= WHAT IS NEEDED =
Your task is to repeat exactly the lines below between the line holding "30: (203, 199, 0.75)" and the line holding "48: (292, 360, 0.64)", inclusive, and only those.
[[ EXCERPTED DATA, beginning ]]
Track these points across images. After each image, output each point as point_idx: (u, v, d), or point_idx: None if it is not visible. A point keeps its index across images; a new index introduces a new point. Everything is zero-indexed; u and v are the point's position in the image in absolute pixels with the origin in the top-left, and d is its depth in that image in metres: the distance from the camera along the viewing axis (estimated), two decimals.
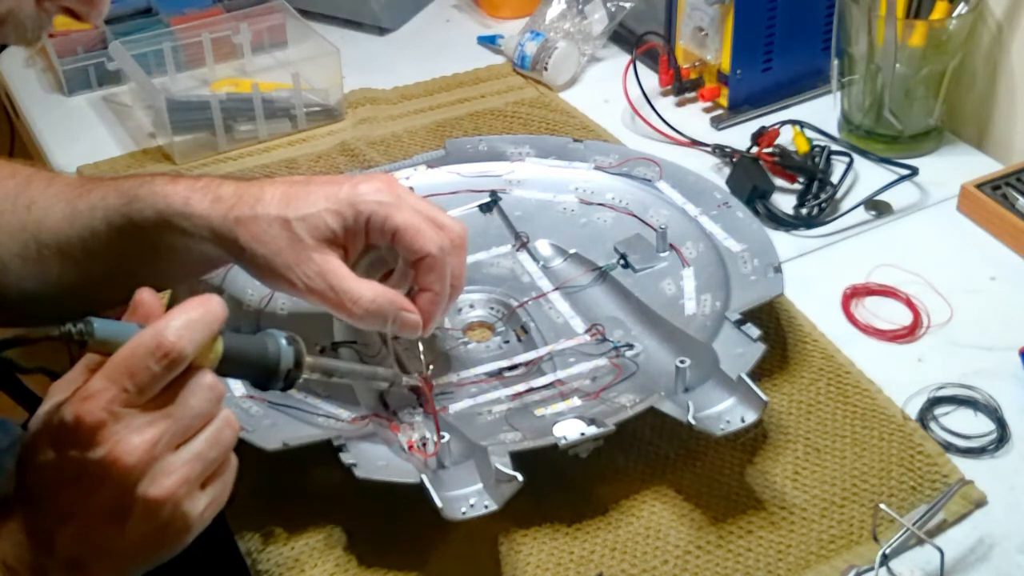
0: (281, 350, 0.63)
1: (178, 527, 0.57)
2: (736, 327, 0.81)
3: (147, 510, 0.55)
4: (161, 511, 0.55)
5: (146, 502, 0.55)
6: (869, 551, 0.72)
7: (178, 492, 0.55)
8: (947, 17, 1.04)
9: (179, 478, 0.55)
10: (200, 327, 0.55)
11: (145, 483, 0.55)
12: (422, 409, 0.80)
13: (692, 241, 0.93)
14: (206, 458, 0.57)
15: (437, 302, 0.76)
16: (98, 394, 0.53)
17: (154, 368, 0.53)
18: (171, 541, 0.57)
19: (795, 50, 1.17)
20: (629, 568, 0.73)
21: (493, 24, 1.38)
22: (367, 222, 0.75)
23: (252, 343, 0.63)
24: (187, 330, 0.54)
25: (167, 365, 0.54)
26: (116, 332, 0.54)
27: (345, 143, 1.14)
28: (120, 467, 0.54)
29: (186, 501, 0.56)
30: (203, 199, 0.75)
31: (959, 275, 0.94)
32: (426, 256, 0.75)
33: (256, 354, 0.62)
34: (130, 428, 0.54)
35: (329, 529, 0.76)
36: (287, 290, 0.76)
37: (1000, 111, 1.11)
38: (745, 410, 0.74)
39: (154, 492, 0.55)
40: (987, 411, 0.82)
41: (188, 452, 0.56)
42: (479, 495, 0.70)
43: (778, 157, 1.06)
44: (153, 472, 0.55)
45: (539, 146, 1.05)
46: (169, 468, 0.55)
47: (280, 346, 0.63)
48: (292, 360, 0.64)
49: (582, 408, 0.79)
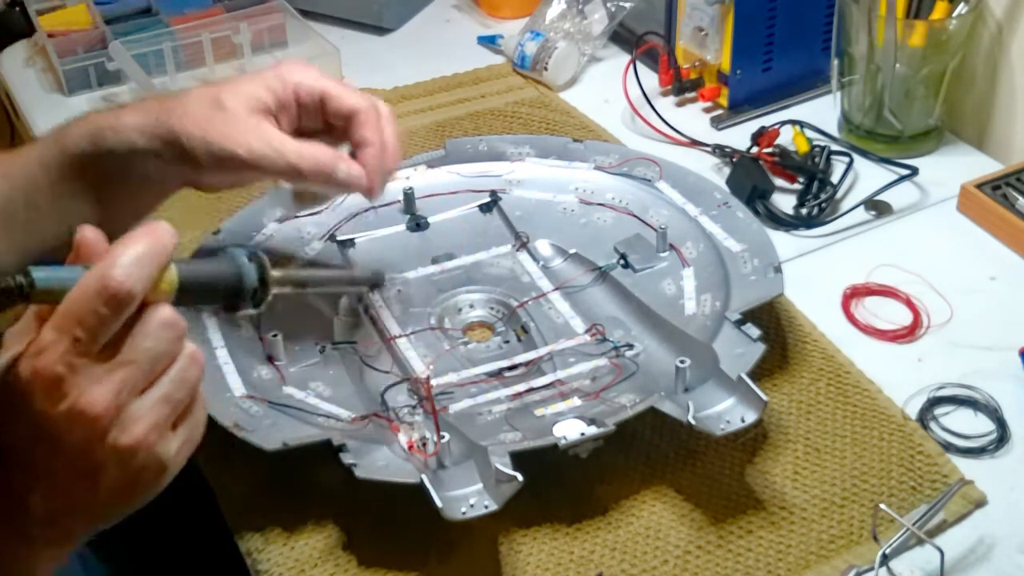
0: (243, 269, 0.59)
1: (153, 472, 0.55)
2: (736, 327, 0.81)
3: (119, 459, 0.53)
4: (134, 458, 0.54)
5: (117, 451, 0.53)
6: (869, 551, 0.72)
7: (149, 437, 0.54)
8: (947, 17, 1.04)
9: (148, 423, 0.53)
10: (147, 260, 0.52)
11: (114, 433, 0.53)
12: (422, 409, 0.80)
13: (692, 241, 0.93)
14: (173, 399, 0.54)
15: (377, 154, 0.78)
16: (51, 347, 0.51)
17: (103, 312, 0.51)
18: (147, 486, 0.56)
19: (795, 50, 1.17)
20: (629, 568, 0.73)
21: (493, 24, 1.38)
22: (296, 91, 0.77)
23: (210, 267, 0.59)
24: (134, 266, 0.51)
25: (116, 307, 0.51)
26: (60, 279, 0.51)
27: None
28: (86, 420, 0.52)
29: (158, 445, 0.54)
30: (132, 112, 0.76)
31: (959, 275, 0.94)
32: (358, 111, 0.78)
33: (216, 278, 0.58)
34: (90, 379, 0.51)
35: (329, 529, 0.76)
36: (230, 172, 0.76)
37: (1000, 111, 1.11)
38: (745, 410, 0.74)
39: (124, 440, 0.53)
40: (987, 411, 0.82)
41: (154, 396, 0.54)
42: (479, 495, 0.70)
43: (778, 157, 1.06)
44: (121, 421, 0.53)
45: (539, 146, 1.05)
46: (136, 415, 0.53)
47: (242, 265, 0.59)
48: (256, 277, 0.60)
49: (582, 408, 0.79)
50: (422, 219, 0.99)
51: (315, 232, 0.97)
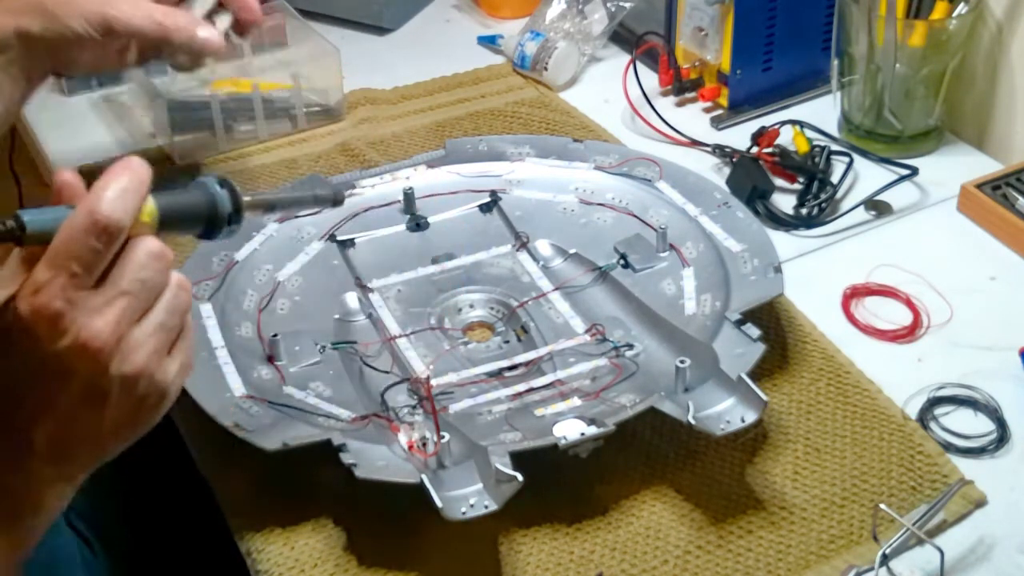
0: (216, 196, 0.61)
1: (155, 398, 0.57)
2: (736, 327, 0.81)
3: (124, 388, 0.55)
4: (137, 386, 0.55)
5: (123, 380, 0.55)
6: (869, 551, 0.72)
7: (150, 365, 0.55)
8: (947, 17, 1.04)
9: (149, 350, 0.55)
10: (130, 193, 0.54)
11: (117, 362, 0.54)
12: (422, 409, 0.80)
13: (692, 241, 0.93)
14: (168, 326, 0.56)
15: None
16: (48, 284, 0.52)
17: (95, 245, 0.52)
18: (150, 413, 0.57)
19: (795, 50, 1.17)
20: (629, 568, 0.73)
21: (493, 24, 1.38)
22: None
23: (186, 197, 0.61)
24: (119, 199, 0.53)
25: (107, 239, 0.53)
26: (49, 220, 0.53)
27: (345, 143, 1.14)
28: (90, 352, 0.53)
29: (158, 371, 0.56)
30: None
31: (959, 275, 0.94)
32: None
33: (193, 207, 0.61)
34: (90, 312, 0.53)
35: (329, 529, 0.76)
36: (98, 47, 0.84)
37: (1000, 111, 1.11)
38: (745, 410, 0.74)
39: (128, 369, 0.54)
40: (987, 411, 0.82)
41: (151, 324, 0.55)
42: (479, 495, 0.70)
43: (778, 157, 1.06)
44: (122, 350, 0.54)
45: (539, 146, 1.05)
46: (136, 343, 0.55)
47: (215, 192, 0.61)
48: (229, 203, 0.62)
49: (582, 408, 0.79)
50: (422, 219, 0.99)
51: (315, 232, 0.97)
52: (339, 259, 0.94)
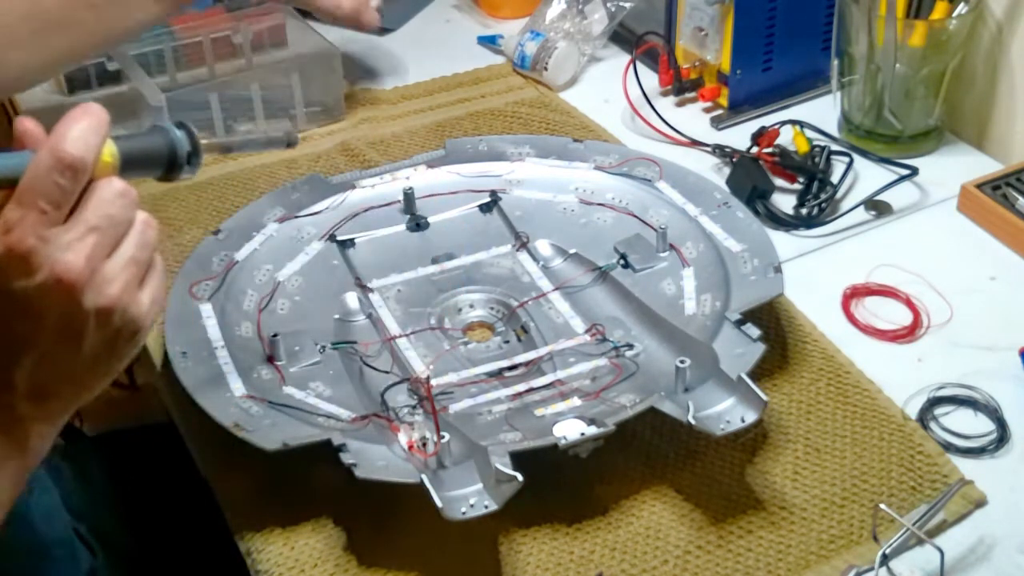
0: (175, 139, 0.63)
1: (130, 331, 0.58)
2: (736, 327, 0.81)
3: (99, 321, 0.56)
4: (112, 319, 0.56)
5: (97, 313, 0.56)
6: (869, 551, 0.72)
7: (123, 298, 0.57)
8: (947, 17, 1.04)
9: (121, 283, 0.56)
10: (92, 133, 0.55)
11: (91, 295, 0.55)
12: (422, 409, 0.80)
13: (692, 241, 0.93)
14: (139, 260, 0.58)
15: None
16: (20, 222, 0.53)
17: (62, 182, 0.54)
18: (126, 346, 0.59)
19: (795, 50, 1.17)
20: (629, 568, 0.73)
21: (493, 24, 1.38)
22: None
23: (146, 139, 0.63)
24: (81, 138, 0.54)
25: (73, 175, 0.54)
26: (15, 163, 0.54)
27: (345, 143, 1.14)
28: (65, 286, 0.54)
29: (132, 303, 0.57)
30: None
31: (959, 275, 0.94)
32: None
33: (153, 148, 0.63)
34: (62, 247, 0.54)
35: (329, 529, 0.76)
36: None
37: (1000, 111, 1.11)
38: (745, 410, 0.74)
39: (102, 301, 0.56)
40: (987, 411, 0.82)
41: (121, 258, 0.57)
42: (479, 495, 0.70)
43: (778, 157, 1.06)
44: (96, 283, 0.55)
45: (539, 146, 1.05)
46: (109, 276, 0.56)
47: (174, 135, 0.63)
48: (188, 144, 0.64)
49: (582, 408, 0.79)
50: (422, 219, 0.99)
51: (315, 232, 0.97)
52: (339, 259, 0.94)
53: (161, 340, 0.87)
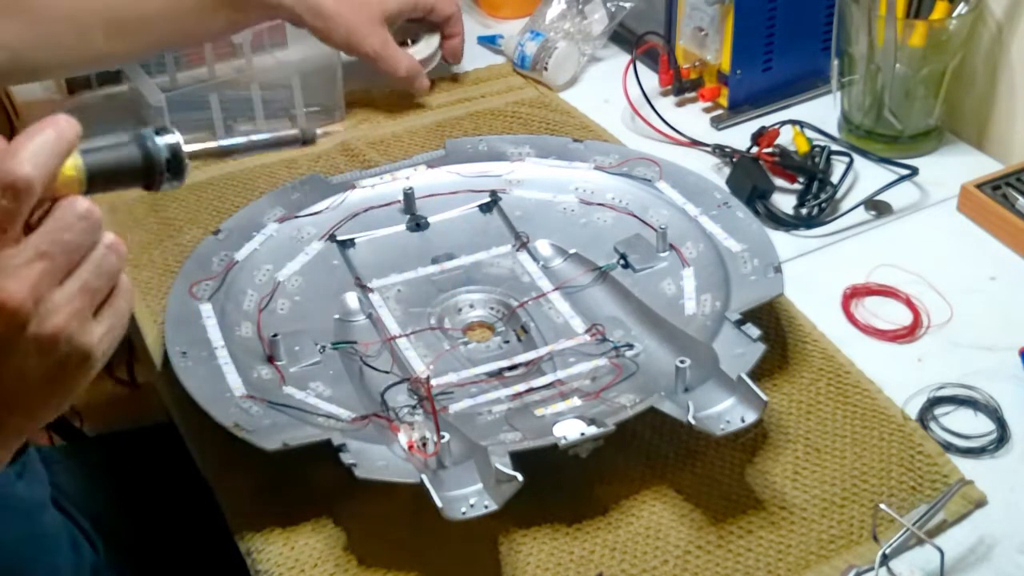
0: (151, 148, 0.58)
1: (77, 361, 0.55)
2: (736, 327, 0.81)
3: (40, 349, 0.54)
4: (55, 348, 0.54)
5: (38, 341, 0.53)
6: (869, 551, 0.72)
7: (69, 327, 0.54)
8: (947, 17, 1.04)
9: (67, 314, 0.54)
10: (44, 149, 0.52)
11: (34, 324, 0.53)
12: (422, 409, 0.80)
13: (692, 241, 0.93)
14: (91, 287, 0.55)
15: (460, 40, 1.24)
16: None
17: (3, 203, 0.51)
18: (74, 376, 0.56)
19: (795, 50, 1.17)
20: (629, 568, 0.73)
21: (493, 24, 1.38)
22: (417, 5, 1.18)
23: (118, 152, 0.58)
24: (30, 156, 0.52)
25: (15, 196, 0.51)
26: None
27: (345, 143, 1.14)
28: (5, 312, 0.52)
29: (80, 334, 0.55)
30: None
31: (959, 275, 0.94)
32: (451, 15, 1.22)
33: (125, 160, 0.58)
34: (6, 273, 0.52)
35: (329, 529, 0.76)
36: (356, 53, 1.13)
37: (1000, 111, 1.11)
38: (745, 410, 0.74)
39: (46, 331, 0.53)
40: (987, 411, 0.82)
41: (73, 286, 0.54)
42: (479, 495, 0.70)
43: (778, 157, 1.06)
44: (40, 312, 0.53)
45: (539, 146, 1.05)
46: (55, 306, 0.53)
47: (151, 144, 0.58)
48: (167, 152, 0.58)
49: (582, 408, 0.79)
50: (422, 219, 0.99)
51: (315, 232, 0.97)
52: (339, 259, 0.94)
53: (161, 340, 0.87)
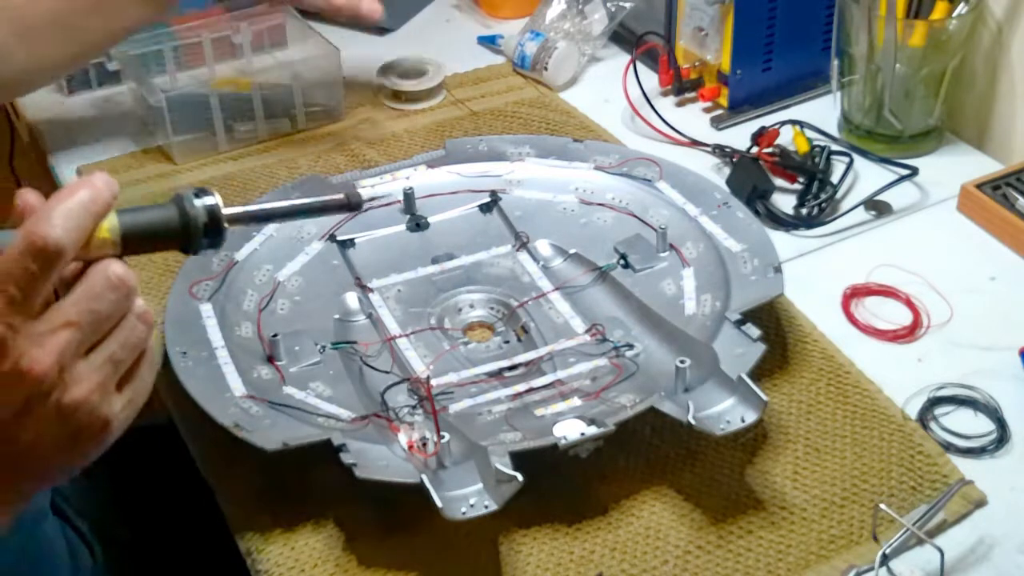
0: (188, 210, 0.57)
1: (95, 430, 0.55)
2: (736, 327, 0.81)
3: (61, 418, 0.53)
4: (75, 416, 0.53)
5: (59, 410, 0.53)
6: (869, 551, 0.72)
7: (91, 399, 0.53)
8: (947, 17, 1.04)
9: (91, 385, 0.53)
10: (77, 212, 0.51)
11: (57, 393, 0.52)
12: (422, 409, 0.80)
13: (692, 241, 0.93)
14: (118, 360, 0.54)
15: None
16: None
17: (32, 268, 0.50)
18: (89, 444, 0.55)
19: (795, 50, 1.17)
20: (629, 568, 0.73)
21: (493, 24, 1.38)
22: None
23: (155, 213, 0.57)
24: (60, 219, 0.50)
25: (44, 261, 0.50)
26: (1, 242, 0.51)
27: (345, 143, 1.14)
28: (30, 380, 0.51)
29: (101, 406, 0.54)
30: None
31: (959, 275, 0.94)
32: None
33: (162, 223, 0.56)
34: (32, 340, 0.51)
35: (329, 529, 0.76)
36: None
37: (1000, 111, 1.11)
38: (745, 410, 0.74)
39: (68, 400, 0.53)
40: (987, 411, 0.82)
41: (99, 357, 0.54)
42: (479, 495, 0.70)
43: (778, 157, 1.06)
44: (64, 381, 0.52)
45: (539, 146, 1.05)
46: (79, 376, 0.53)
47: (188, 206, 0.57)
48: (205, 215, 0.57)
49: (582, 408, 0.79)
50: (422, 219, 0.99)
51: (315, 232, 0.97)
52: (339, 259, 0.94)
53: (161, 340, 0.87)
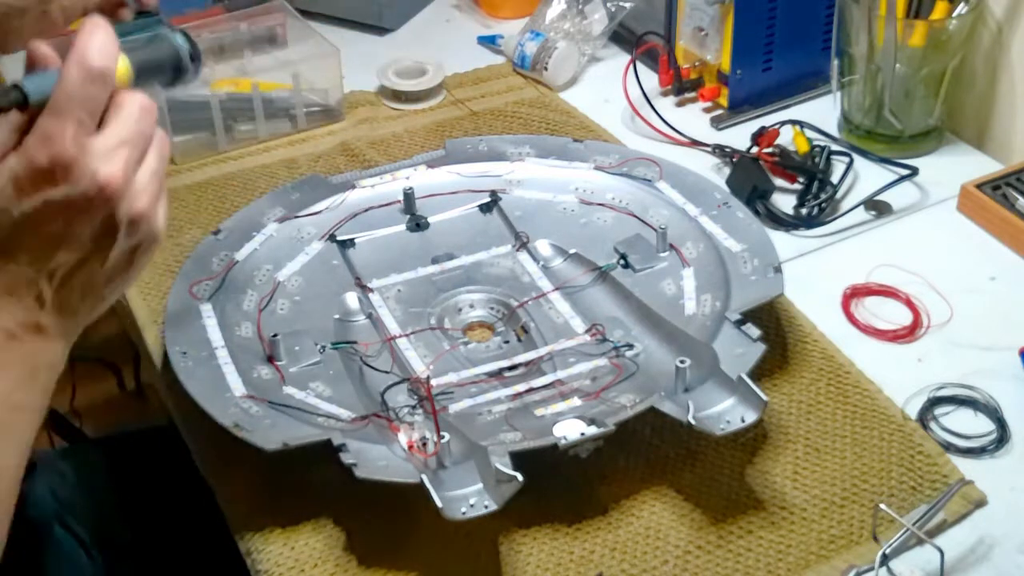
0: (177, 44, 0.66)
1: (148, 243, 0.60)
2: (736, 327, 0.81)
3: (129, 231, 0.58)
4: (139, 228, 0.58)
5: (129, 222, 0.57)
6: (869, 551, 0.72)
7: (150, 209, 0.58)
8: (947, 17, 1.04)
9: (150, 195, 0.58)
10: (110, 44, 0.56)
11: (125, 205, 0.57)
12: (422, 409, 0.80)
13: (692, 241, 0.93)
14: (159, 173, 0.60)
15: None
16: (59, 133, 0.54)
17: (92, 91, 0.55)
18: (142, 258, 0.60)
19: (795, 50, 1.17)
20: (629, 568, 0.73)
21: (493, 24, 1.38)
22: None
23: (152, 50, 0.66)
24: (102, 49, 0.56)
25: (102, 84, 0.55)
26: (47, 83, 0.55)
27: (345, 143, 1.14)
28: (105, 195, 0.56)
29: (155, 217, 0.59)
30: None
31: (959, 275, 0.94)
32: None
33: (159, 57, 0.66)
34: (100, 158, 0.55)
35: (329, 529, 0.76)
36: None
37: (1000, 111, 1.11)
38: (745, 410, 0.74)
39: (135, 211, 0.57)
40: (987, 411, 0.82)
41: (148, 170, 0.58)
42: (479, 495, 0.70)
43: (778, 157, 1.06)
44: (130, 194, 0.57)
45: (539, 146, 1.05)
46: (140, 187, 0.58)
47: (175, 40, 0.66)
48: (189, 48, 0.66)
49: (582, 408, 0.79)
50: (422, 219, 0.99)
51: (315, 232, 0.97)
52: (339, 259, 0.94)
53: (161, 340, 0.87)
[[ EXCERPTED DATA, end ]]
= ANSWER FOR THIS EXERCISE =
30: (203, 199, 0.75)
31: (959, 275, 0.94)
32: (426, 256, 0.75)
33: (256, 354, 0.62)
34: (130, 428, 0.54)
35: (329, 529, 0.76)
36: (287, 290, 0.76)
37: (1000, 111, 1.11)
38: (745, 410, 0.74)
39: (154, 492, 0.55)
40: (987, 411, 0.82)
41: (188, 452, 0.56)
42: (479, 495, 0.70)
43: (778, 157, 1.06)
44: (153, 472, 0.55)
45: (539, 146, 1.05)
46: (169, 468, 0.55)
47: (280, 346, 0.63)
48: (292, 360, 0.64)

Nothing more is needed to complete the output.